L’ordonnance permet cependant à la société, en cas de circonstances exceptionnelles, de déroger à l’application de la politique de rémunération ; mais cette dérogation doit être temporaire, conforme à l’intérêt social et nécessaire pour garantir la pérennité ou la viabilité de la société.
5. Le second vote (vote ex post) porte sur les rémunérations attribuées ou perçues au cours de l’exercice clos et se divise en plusieurs volets.
Le premier volet du vote ex post porte sur le rapport présentant les rémunérations versées ou attribuées aux dirigeants au cours de l’exercice clos. Dans ce cadre, l’assemblée générale ordinaire doit se prononcer chaque année via un projet de résolution sur les informations concernant l’ensemble des rémunérations des dirigeants et divers éléments s’y rapportant qui figurent dans le rapport sur le gouvernement d’entreprise. Si le projet de résolution est rejeté, le conseil d’administration ou de surveillance doit soumettre une politique de rémunération révisée à l’approbation de la prochaine assemblée générale. En attendant le nouveau vote, les sommes versées aux administrateurs et membres du conseil de surveillance en rémunération de leur activité (ex-jetons de présence) sont suspendues. Un nouveau vote négatif concernant la résolution sur la nouvelle politique de rémunération entraîne l’interdiction définitive de verser les rémunérations suspendues.
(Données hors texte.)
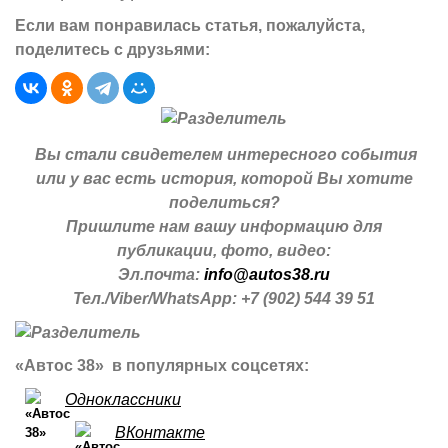
Если вам понравилась статья, пожалуйста,
поделитесь с друзьями:
Вы стали свидетелем интересного события
или у вас есть история, которой Вы хотите
поделиться?
Пришлите нам вашу информацию для
публикации, фото, видео:
Эл.почта:
info@autos38.ru
Тел./Viber/WhatsApp: +7 (902) 544 39 51
«Автос 38» в популярных соцсетях:
Одноклассники
ВКонтакте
Le second volet du vote ex post porte sur les rémunérations individuelles de chaque dirigeant. A cette occasion, comme c’est déjà le cas actuellement, l’assemblée générale ordinaire statue sur les éléments fixes variables et exceptionnels composant la rémunération totale et les avantages de toute nature versés ou attribués au cours de l’exercice écoulé par des résolutions distinctes pour chaque mandataire social. Notons que les administrateurs et les membres du conseil de surveillance ne sont pas concernés par ce second volet du vote ex post.
En cas de vote négatif, les éléments fixes de rémunération restent acquis au dirigeant mais les éléments de rémunération variables et exceptionnels ne peuvent pas lui être versés.